In the early 1980s, 465 acres of the Poletown neighborhood were razed to make way for a Cadillac assembly plant. Despite the protests and lawsuits, GM and the cities of Detroit and Hamtramck successfully used the principle of eminent domain to displace 1,300 homes, 140 businesses, six churches, and a hospital. However, the automaker was prevented by state law from removing Beth Olem Cemetery, which by then had been dormant for decades as Jewish families moved to other parts of Detroit and the suburbs. Today, the 2.2-acre site is minimally maintained, regularly floods, and is kept off-limits to the general public.

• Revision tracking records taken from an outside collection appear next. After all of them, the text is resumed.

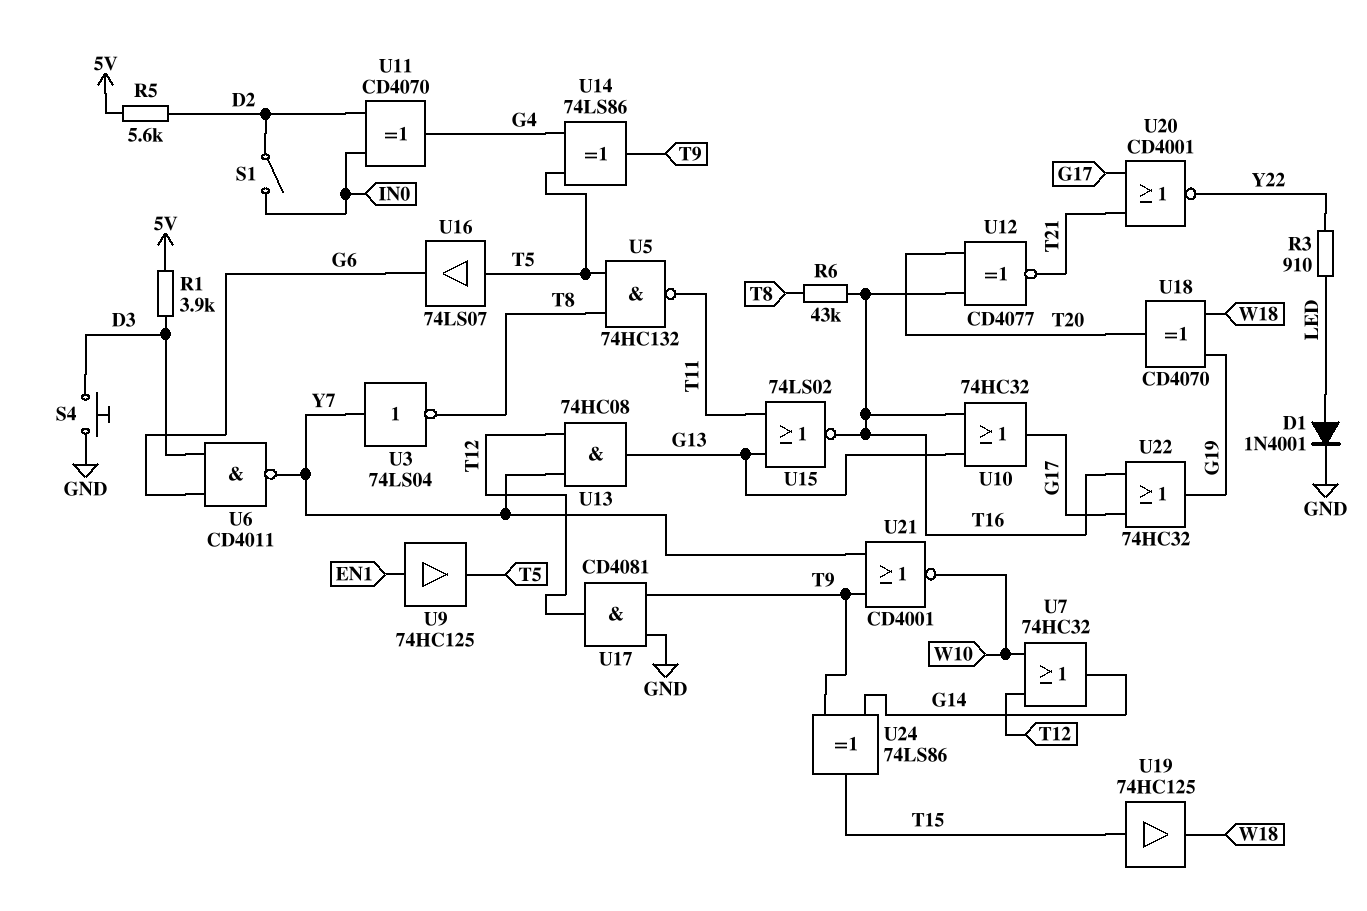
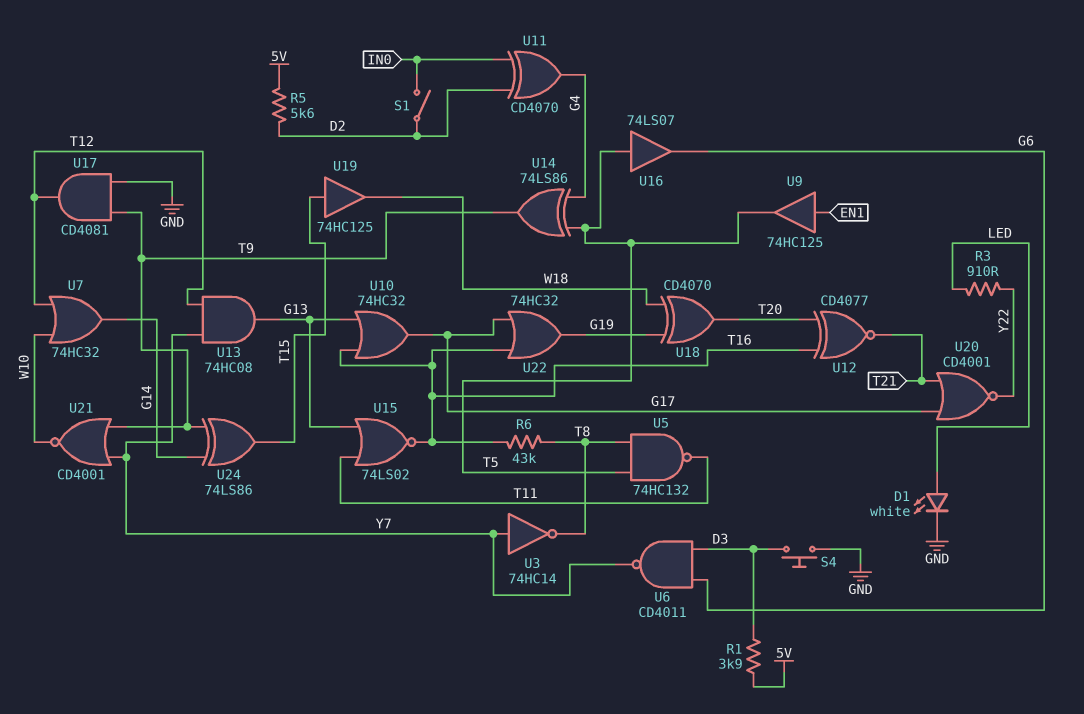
D1: diode 1N4001 (A LED, K GND) -> LED white (A LED, K GND)
U3: NOT 74LS04 (in Y7, out T8) -> NOT 74HC14 (in Y7, out T8)

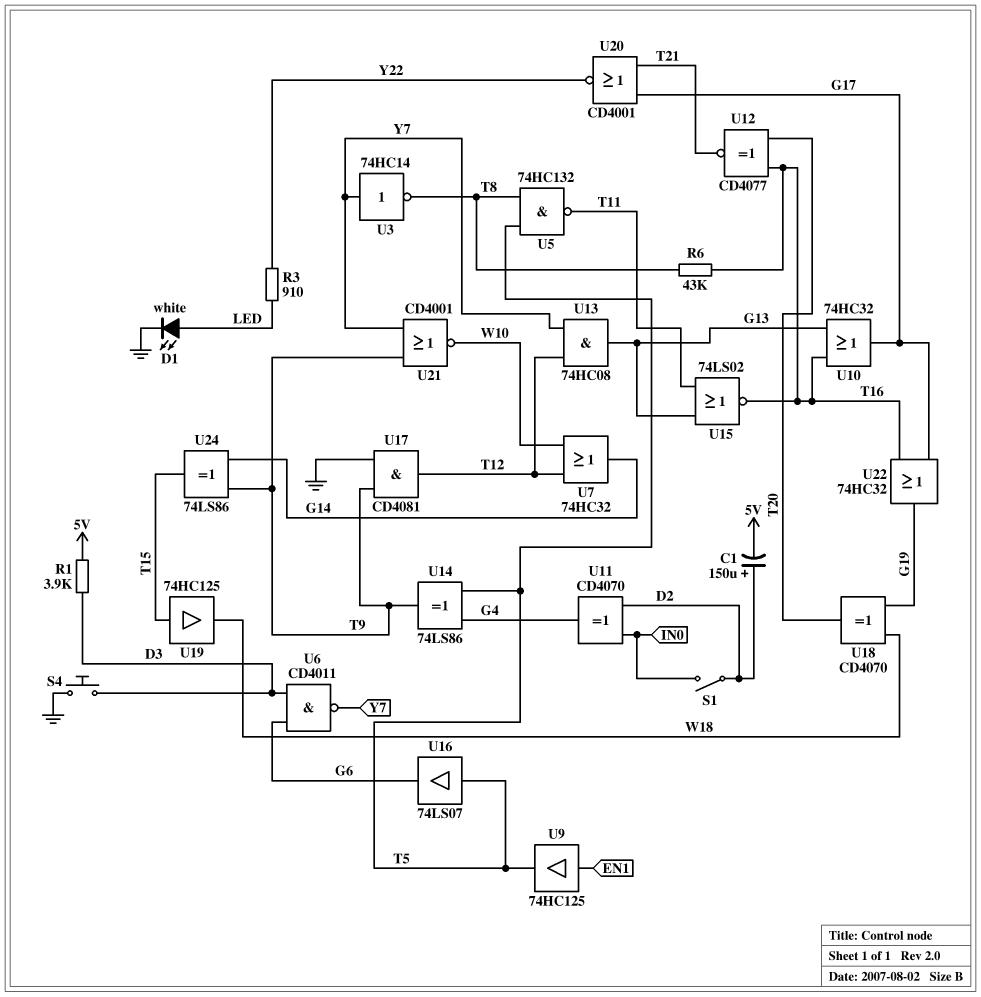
C1: none -> 150uF (plus D2, minus 5V)
R5: 5.6k (5V, D2) -> none

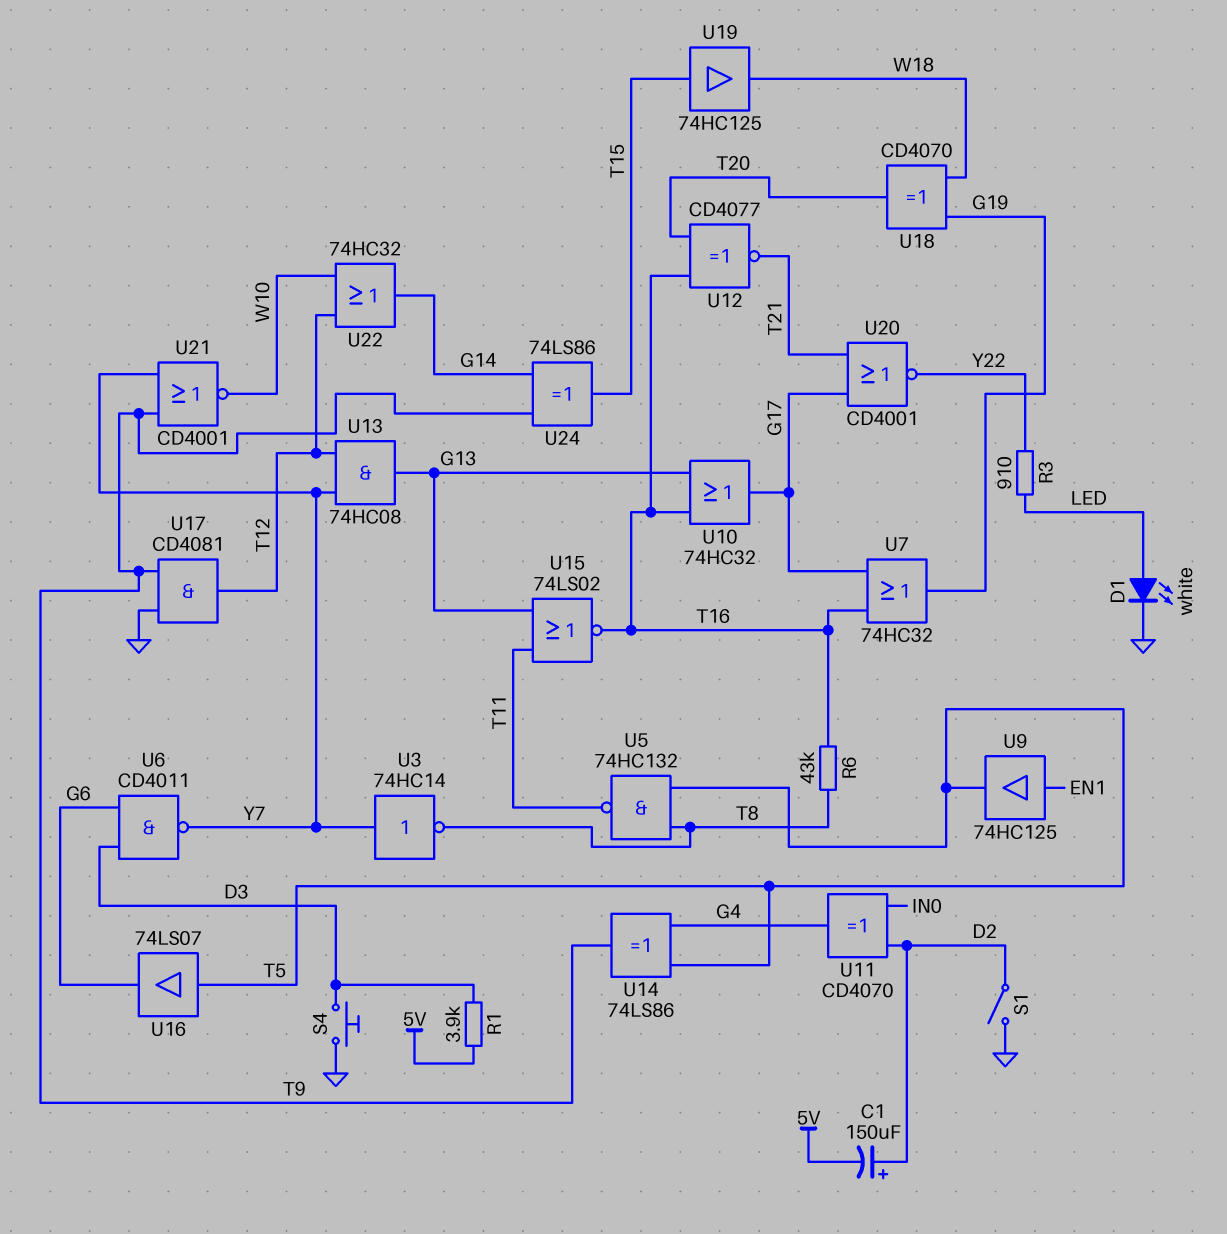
S1: switch (D2, IN0) -> switch (D2, GND)
U7: OR 74HC32 (in T12, in W10, out G14) -> OR 74HC32 (in G17, in T16, out G19)
U22: OR 74HC32 (in G17, in T16, out G19) -> OR 74HC32 (in T12, in W10, out G14)

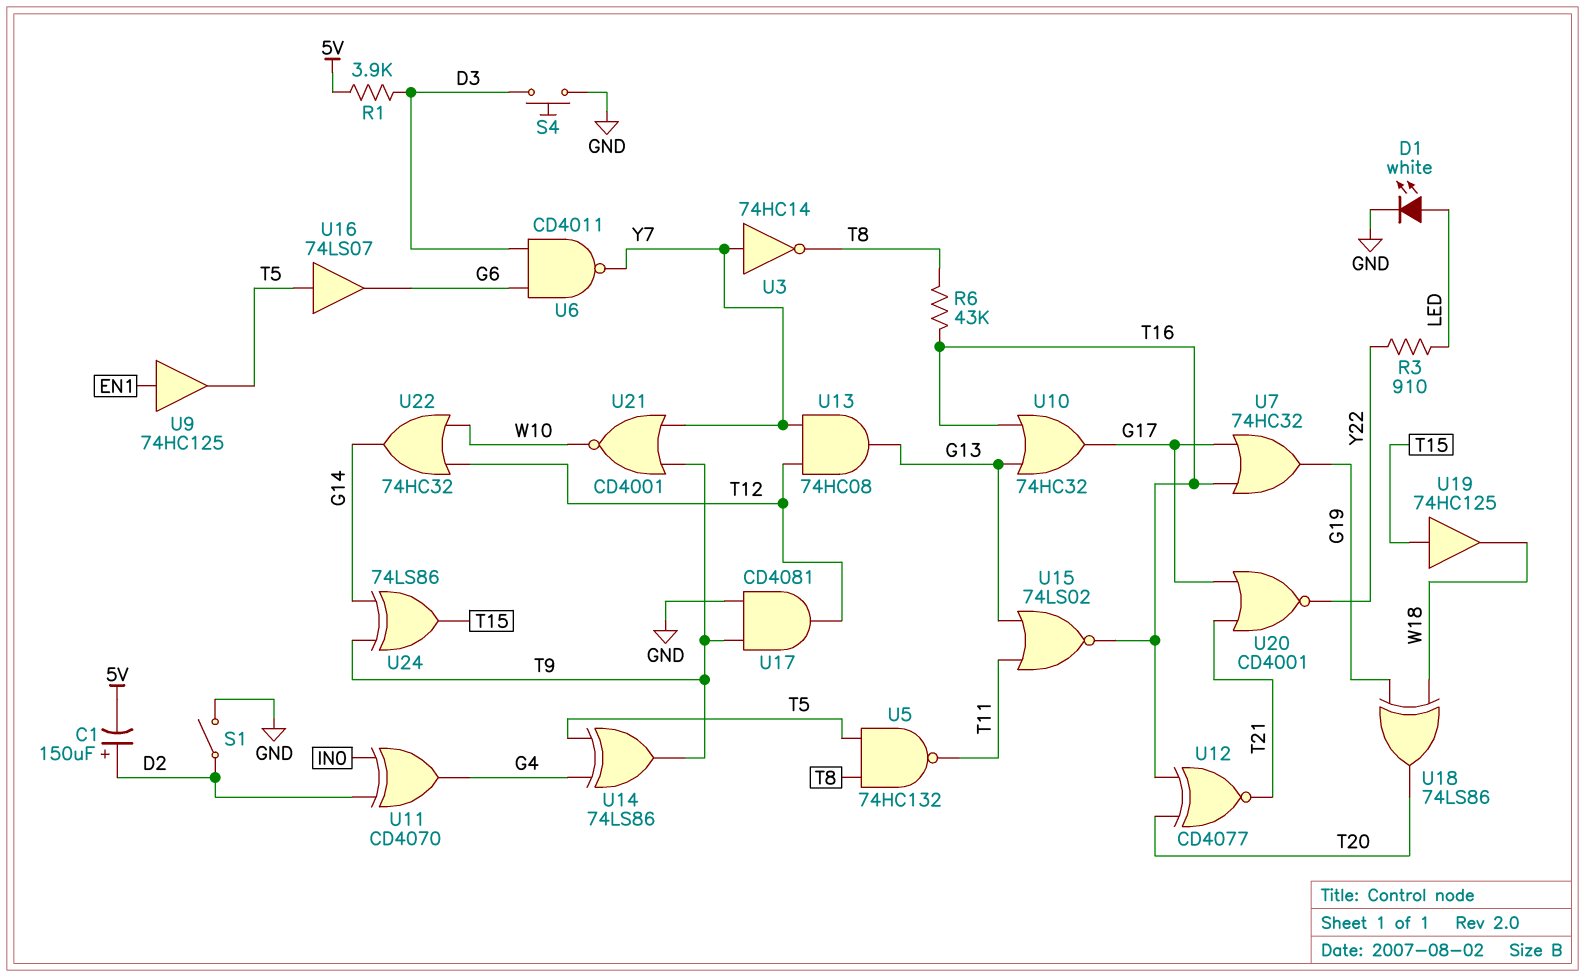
U18: XOR CD4070 (in G19, in W18, out T20) -> XOR 74LS86 (in G19, in W18, out T20)

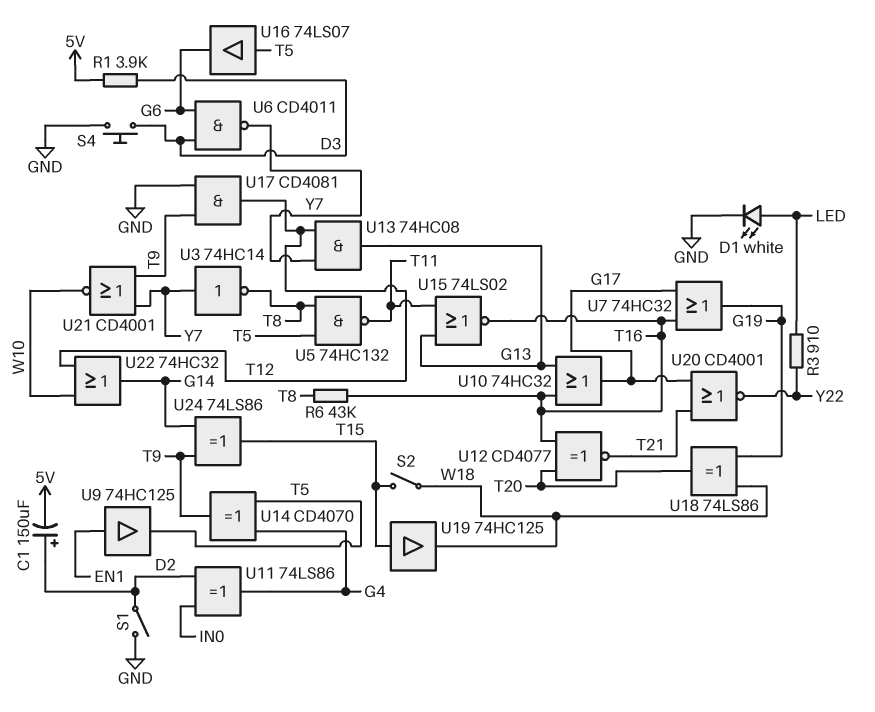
S2: none -> switch (T15, W18)
U11: XOR CD4070 (in D2, in IN0, out G4) -> XOR 74LS86 (in D2, in IN0, out G4)
U14: XOR 74LS86 (in G4, in T5, out T9) -> XOR CD4070 (in G4, in T5, out T9)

There are an estimated 1,400 people interred at Beth Olem Cemetery, with the oldest legible tombstone dating back to 1876 and the most recent burial occurring in 1948. A number of the gravestones have been worn smooth by time and the elements, including one intriguing tablet from the early 1900s. There is no name, and there are no dates, just the cracked ceramic portrait of a woman whose image was captured in the prime of life. Her anonymity invites the inevitable questions. Who is she? How did she live? How did she die? What could she tell us of everyday life in Detroit a century ago? Even in the unlikely event that somebody today would remember her and care enough to visit, the opportunities are extremely limited. The cemetery, managed for Congregation Shaarey Zedek by Clover Hill Cemetery in Royal Oak, is open a total of just eight hours each year: from 10 a.m. to 2 p.m. on the Sundays preceding Rosh Hashana and Passover.


Post 1: Day of the Dead

Overshadowed by the sugar-fueled craziness that has become Halloween is a centuries-old tradition first celebrated in Mexico and Latin America. The origins of El Día de los Muertos—Spanish for "The Day of the Dead"— date back to the ancient Mayan and Aztec cultures, where ofrendas (offerings) were made to attract and comfort the spirits of departed loved ones. The holiday originally was held in the late summer, but Spanish Conquistadors moved it to November 1 and 2, in keeping with the Catholic holidays of All Saints Day and All Souls Day.

According to tradition, the spirits of children (los angelitos) visit on the first day, with adult ghosts dropping in on the next. Waiting for them inside homes and churches are altars built by friends and family members. A variety of items are displayed: candles, flowers (especially marigolds), religious artifacts, elaborately designed paper cutouts (papel picado), sugar skulls, and a sweet bread known as pan de muerto ("bread of the dead") that is often shaped into skulls or round loaves with bones. The ofrendas are meant to be highly personalized, so photographs and favorite possessions of the deceased are the most important items displayed. St. Anne's Church, one of Detroit's oldest and loveliest churches, always displays an amazing multi-tiered collection of offerings. For many celebrants, visiting loved ones' graves with gifts is part of the ritual.

Thanks to some savvy marketing by local Hispanic community leaders, El Dí
a de los Muertos has become an increasingly popular event in southwest Detroit, where most of the metropolitan area's Latinos live. Artistic works incorporating skulls and skeletons, more wry than morbid, are everywhere, reflecting the ancient attitude that bones are as much a symbol of rebirth as death. One of the coolest Day of the Dead characters I've seen—a skeletal bride and her groom that I dubbed "The Newly Deads"—was bought by a friend at a shop on Bagley. There are similarly colorful creatures found inside markets, restaurants, bakeries, and churches during the holiday festival.